Camallergy’s UK-based manufacturing facility receives cGMP licences for peanut allergy treatment


-Only European cGMP-certified manufacturing facility for peanut allergy oral immunotherapy -Facility to supply drug product for planned Phase 3 clinical trials and early access programme

CAMBRIDGE, UK – 08 January 2021 – Cambridge Allergy Ltd (“Camallergy” or “the Company”), a biopharmaceutical company dedicated to providing innovative, patient-centric treatments for life-threatening food allergies, today announced that its manufacturing facility outside of Portsmouth, United Kingdom was approved by the MHRA, the Medicines and Healthcare products Regulatory Agency, to manufacture its proprietary peanut allergy treatment under current Good Manufacturing Practices (cGMP) standards.

“This clearance is a pivotal regulatory milestone that further supports Camallergy’s leadership and capabilities in the field of peanut allergy immunotherapy with the only cGMP-certified manufacturing facility in Europe producing peanut oral immunotherapy,” said Sherden Timmins, Chief Technology Officer.

The new manufacturing facility will handle cGMP production of CA002, the Company’s proprietary peanut allergy treatment, for planned pivotal clinical trials. Additionally, the facility will supply an ongoing early access programme. Camallergy’s manufacturing facility is the only European GMP production facility for peanut oral immunotherapy and is scalable for commercial production. It also complies with US and EU pharmaceutical regulations.

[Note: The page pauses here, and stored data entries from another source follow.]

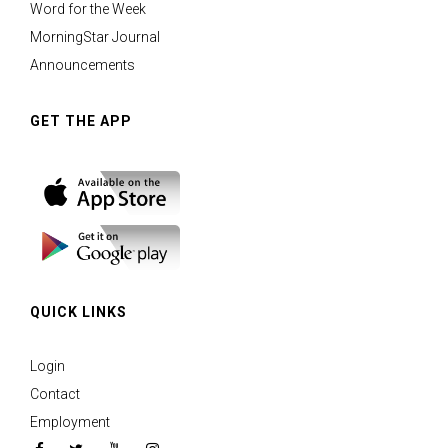
Word for the Week
MorningStar Journal
Announcements
GET THE APP
QUICK LINKS
Login
Contact
Employment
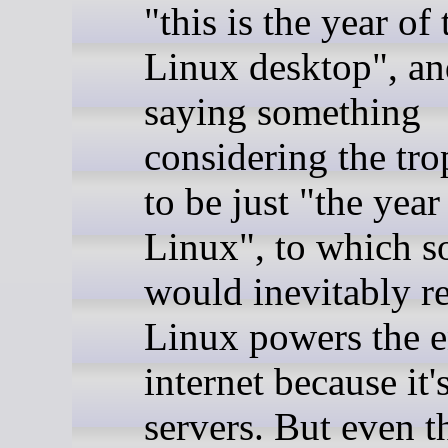
"this is the year of 
Linux desktop", and
saying something
considering the tro
to be just "the year
Linux", to which 
would inevitably re
Linux powers the e
internet because it
servers. But even t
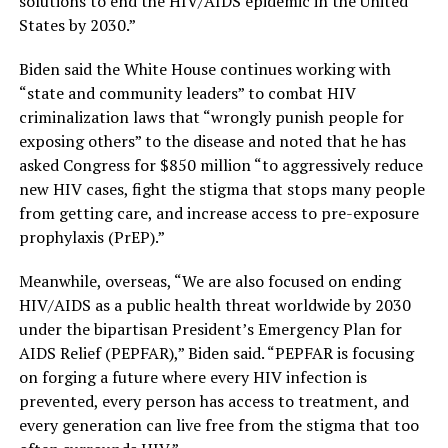
solutions to end the HIV/AIDS epidemic in the United
States by 2030.”
Biden said the White House continues working with
“state and community leaders” to combat HIV
criminalization laws that “wrongly punish people for
exposing others” to the disease and noted that he has
asked Congress for $850 million “to aggressively reduce
new HIV cases, fight the stigma that stops many people
from getting care, and increase access to pre-exposure
prophylaxis (PrEP).”
Meanwhile, overseas, “We are also focused on ending
HIV/AIDS as a public health threat worldwide by 2030
under the bipartisan President’s Emergency Plan for
AIDS Relief (PEPFAR),” Biden said. “PEPFAR is focusing
on forging a future where every HIV infection is
prevented, every person has access to treatment, and
every generation can live free from the stigma that too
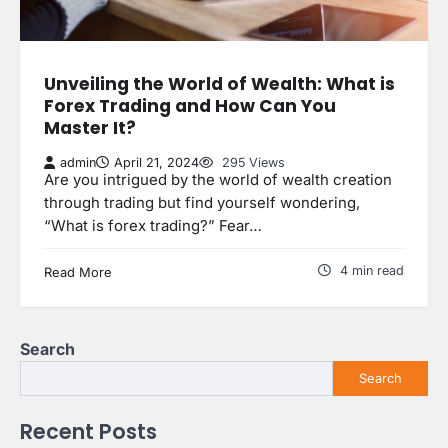
Unveiling the World of Wealth: What is
Forex Trading and How Can You
Master It?
admin
April 21, 2024
295 Views
Are you intrigued by the world of wealth creation
through trading but find yourself wondering,
“What is forex trading?” Fear…
4 min read
Read More
Search
Search
Recent Posts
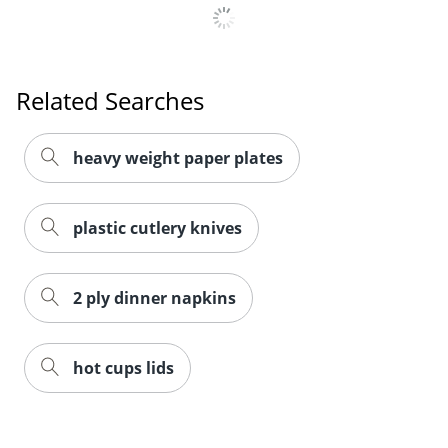
Related Searches
heavy weight paper plates
plastic cutlery knives
2 ply dinner napkins
hot cups lids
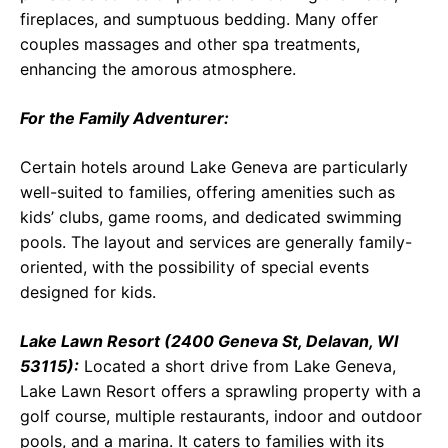
fireplaces, and sumptuous bedding. Many offer
couples massages and other spa treatments,
enhancing the amorous atmosphere.
For the Family Adventurer:
Certain hotels around Lake Geneva are particularly
well-suited to families, offering amenities such as
kids’ clubs, game rooms, and dedicated swimming
pools. The layout and services are generally family-
oriented, with the possibility of special events
designed for kids.
Lake Lawn Resort (2400 Geneva St, Delavan, WI
53115):
Located a short drive from Lake Geneva,
Lake Lawn Resort offers a sprawling property with a
golf course, multiple restaurants, indoor and outdoor
pools, and a marina. It caters to families with its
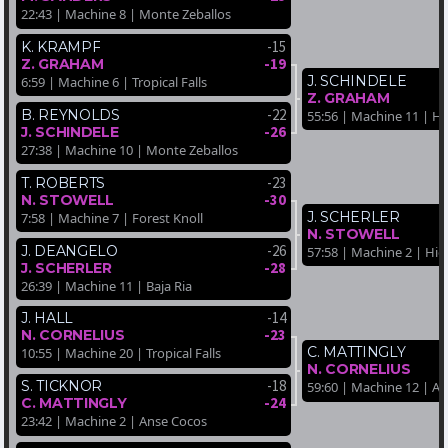
22:43 | Machine 8 | Monte Zeballos
-15
K. KRAMPF
-19
Z. GRAHAM
J. SCHINDELE
6:59 | Machine 6 | Tropical Falls
Z. GRAHAM
-22
B. REYNOLDS
55:56 | Machine 11 | H
-26
J. SCHINDELE
27:38 | Machine 10 | Monte Zeballos
-23
T. ROBERTS
-30
N. STOWELL
J. SCHERLER
7:58 | Machine 7 | Forest Knoll
N. STOWELL
-26
J. DEANGELO
57:58 | Machine 2 | Hi
-28
J. SCHERLER
26:39 | Machine 11 | Baja Ria
-14
J. HALL
-23
N. CORNELIUS
C. MATTINGLY
10:55 | Machine 20 | Tropical Falls
N. CORNELIUS
-18
S. TICKNOR
59:60 | Machine 12 | A
-24
C. MATTINGLY
23:42 | Machine 2 | Anse Cocos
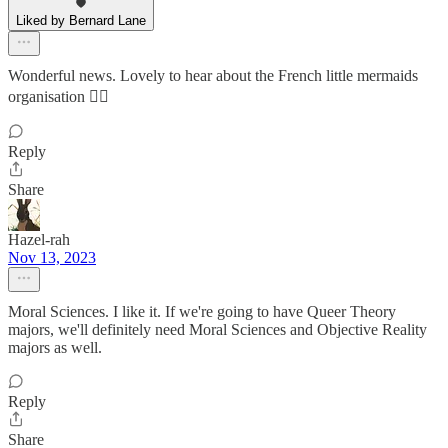
Liked by Bernard Lane
Wonderful news. Lovely to hear about the French little mermaids
organisation 🧜‍♀️
Reply
Share
Hazel-rah
Nov 13, 2023
Moral Sciences. I like it. If we're going to have Queer Theory
majors, we'll definitely need Moral Sciences and Objective Reality
majors as well.
Reply
Share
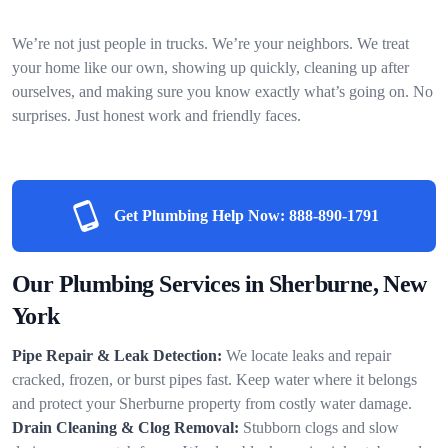
We’re not just people in trucks. We’re your neighbors. We treat
your home like our own, showing up quickly, cleaning up after
ourselves, and making sure you know exactly what’s going on. No
surprises. Just honest work and friendly faces.
Get Plumbing Help Now:
888-890-1791
Our Plumbing Services in Sherburne, New
York
Pipe Repair & Leak Detection:
We locate leaks and repair
cracked, frozen, or burst pipes fast. Keep water where it belongs
and protect your Sherburne property from costly water damage.
Drain Cleaning & Clog Removal:
Stubborn clogs and slow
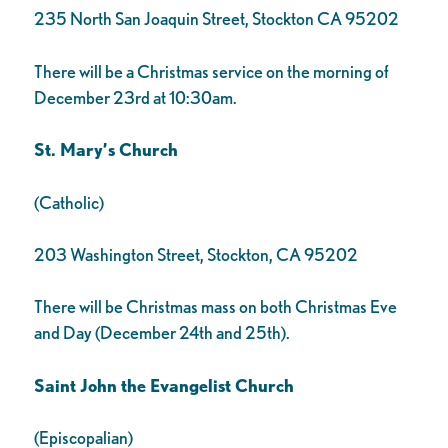
235 North San Joaquin Street, Stockton CA 95202
There will be a Christmas service on the morning of
December 23rd at 10:30am.
St. Mary’s Church
(Catholic)
203 Washington Street, Stockton, CA 95202
There will be Christmas mass on both Christmas Eve
and Day (December 24th and 25th).
Saint John the Evangelist Church
(Episcopalian)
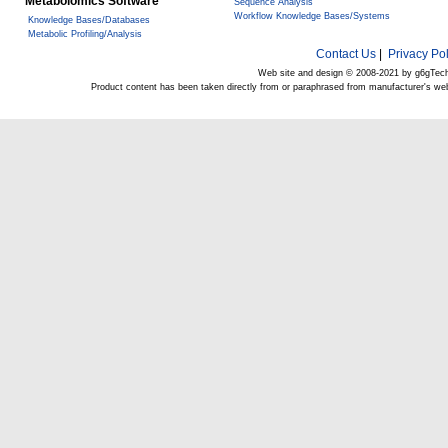
Metabolomics Software
Sequence Analysis
Workflow Knowledge Bases/Systems
Knowledge Bases/Databases
Metabolic Profiling/Analysis
Contact Us
|
Privacy Pol
Web site and design © 2008-2021 by g6gTec
Product content has been taken directly from or paraphrased from manufacturer's we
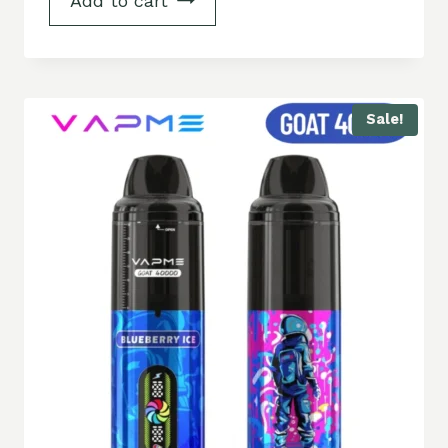
Add to cart
Sale!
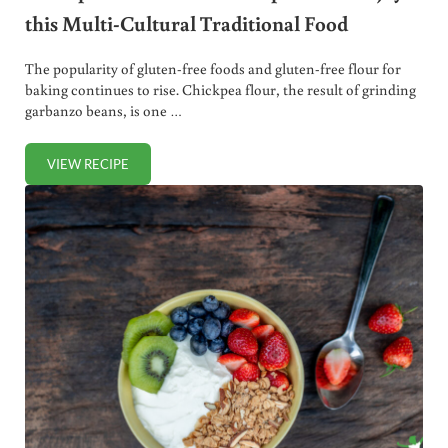
this Multi-Cultural Traditional Food
The popularity of gluten-free foods and gluten-free flour for
baking continues to rise. Chickpea flour, the result of grinding
garbanzo beans, is one …
VIEW RECIPE
CHICKPEA FLOUR: HOW TO PREPARE AND ENJOY THIS MU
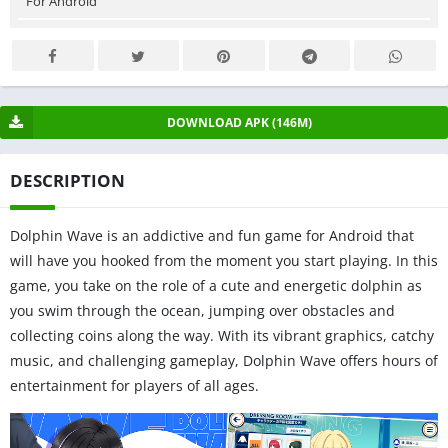
For Android
DOWNLOAD APK (146M)
DESCRIPTION
Dolphin Wave is an addictive and fun game for Android that
will have you hooked from the moment you start playing. In this
game, you take on the role of a cute and energetic dolphin as
you swim through the ocean, jumping over obstacles and
collecting coins along the way. With its vibrant graphics, catchy
music, and challenging gameplay, Dolphin Wave offers hours of
entertainment for players of all ages.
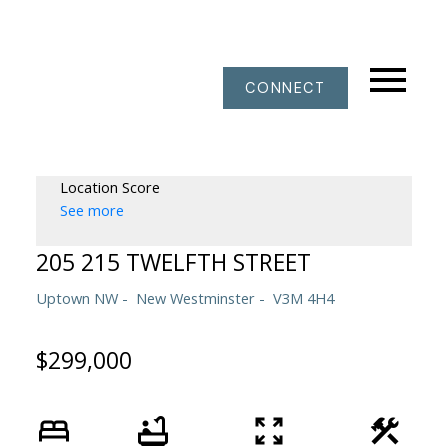
CONNECT
Location Score
See more
205 215 TWELFTH STREET
Uptown NW
New Westminster
V3M 4H4
$299,000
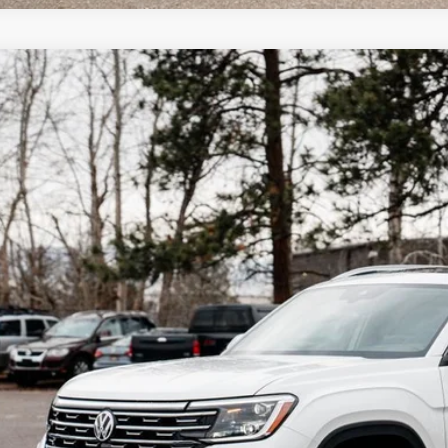
Why Buy Fro
Volkswagen Atlas
2.0T SEL
,813
ial Offer
vings
2BN2CA0TC532408
Stock:
LX7453
Model:
CA34PR
ck
More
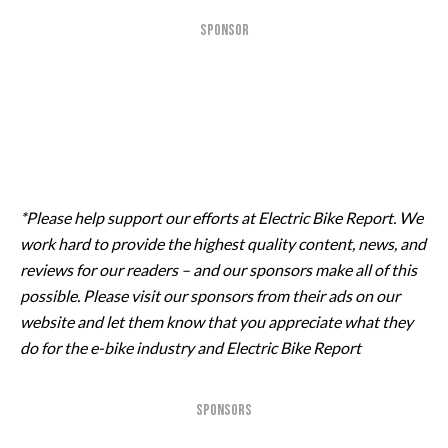
SPONSOR
*Please help support our efforts at Electric Bike Report. We
work hard to provide the highest quality content, news, and
reviews for our readers – and our sponsors make all of this
possible. Please visit our sponsors from their ads on our
website and let them know that you appreciate what they
do for the e-bike industry and Electric Bike Report
SPONSORS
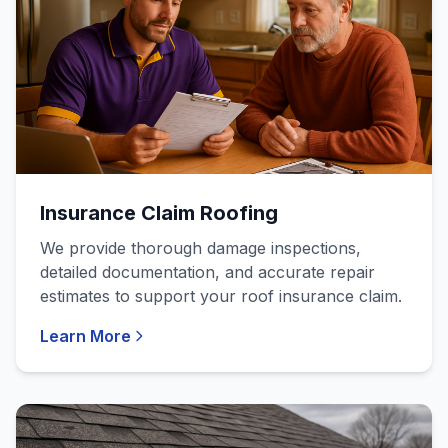
Insurance Claim Roofing
We provide thorough damage inspections,
detailed documentation, and accurate repair
estimates to support your roof insurance claim.
Learn More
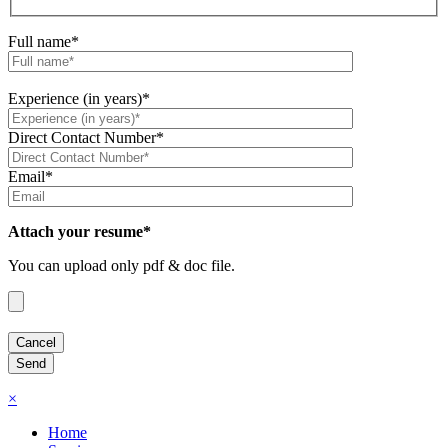
Full name*
Experience (in years)*
Direct Contact Number*
Email*
Attach your resume*
You can upload only pdf & doc file.
×
Home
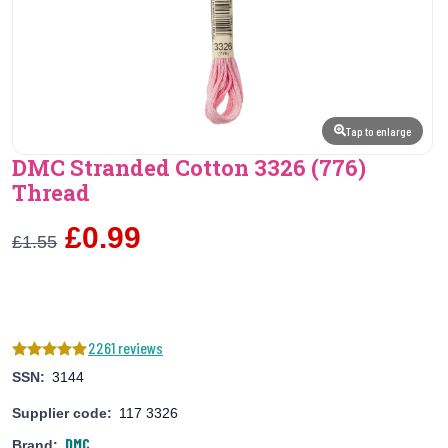
Tap to enlarge
DMC Stranded Cotton 3326 (776)
Thread
£0.99
£1.55
2261 reviews
SSN:
3144
Supplier code:
117 3326
DMC
Brand:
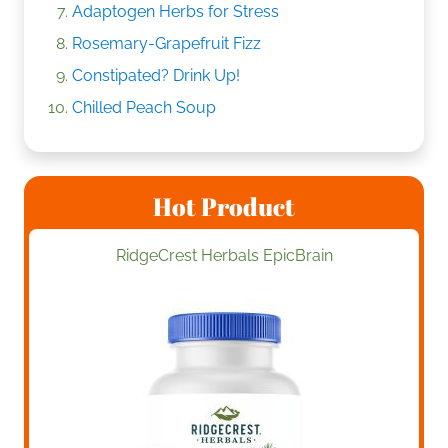
Adaptogen Herbs for Stress
Rosemary-Grapefruit Fizz
Constipated? Drink Up!
Chilled Peach Soup
Hot Product
RidgeCrest Herbals EpicBrain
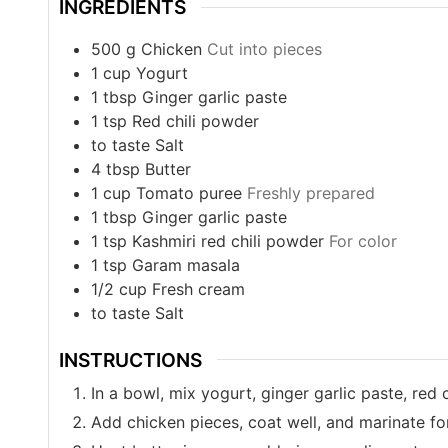
INGREDIENTS
500
g
Chicken
Cut into pieces
1
cup
Yogurt
1
tbsp
Ginger garlic paste
1
tsp
Red chili powder
to taste
Salt
4
tbsp
Butter
1
cup
Tomato puree
Freshly prepared
1
tbsp
Ginger garlic paste
1
tsp
Kashmiri red chili powder
For color
1
tsp
Garam masala
1/2
cup
Fresh cream
to taste
Salt
INSTRUCTIONS
In a bowl, mix yogurt, ginger garlic paste, red c
Add chicken pieces, coat well, and marinate for 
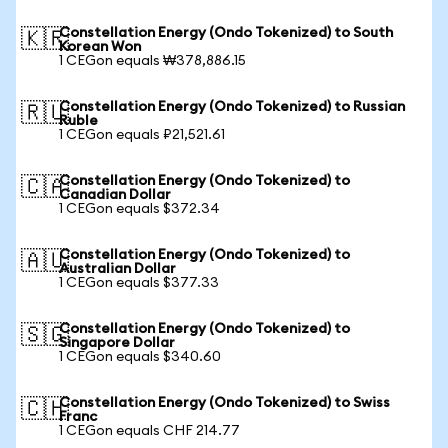
Constellation Energy (Ondo Tokenized) to South
🇰🇷
Korean Won
1 CEGon equals ₩378,886.15
Constellation Energy (Ondo Tokenized) to Russian
🇷🇺
Ruble
1 CEGon equals ₽21,521.61
Constellation Energy (Ondo Tokenized) to
🇨🇦
Canadian Dollar
1 CEGon equals $372.34
Constellation Energy (Ondo Tokenized) to
🇦🇺
Australian Dollar
1 CEGon equals $377.33
Constellation Energy (Ondo Tokenized) to
🇸🇬
Singapore Dollar
1 CEGon equals $340.60
Constellation Energy (Ondo Tokenized) to Swiss
🇨🇭
Franc
1 CEGon equals CHF 214.77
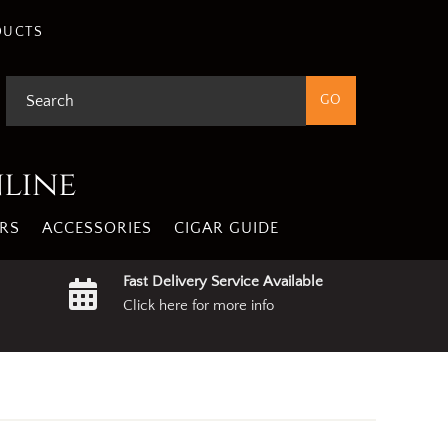
gree
Privacy Policy
DUCTS
nline
RS
ACCESSORIES
CIGAR GUIDE
Fast Delivery Service Available
Click here for more info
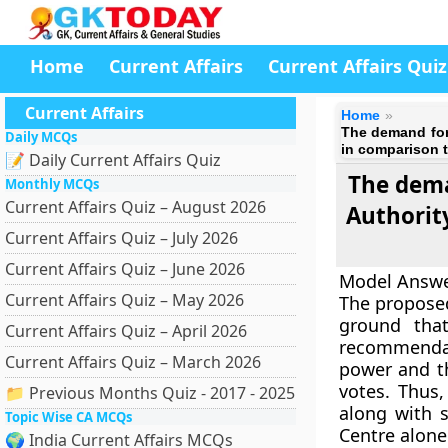
Home
Current Affairs
Current Affairs Quiz
Current Affairs
Home
The demand for
Daily MCQs
in comparison t
📝 Daily Current Affairs Quiz
The dema
Monthly MCQs
Current Affairs Quiz – August 2026
Authorit
Current Affairs Quiz – July 2026
Current Affairs Quiz – June 2026
Model Answ
Current Affairs Quiz – May 2026
The proposed
ground that
Current Affairs Quiz – April 2026
recommendat
Current Affairs Quiz – March 2026
power and th
votes. Thus
📁 Previous Months Quiz - 2017 - 2025
along with 
Topic Wise CA MCQs
Centre alone
🌍 India Current Affairs MCQs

“The completion of this state-of-the-art-facility manufacturing facility is a significant achievement for Camallergy and a testament to our team’s dedication and expertise. With this significant milestone achieved, we are in position to pursue our IND (Investigational New Drug) and IMPD (Investigational Medicinal Product Dossier) applications in the US, UK, and EU to initiate our pivotal Phase 3 studies planned to commence this year upon the closing of our Series B round,” commented Baxter Phillips, CEO of Camallergy. “Our recent US market research conducted with prominent key opinion leaders throughout the US shows a strong preference for CA002’s safety and tolerability profile compared to other peanut immunotherapy treatments. We are excited to progress this treatment to market so that the millions of children suffering with peanut allergy will have the choice of a safe and tolerable immunotherapy.”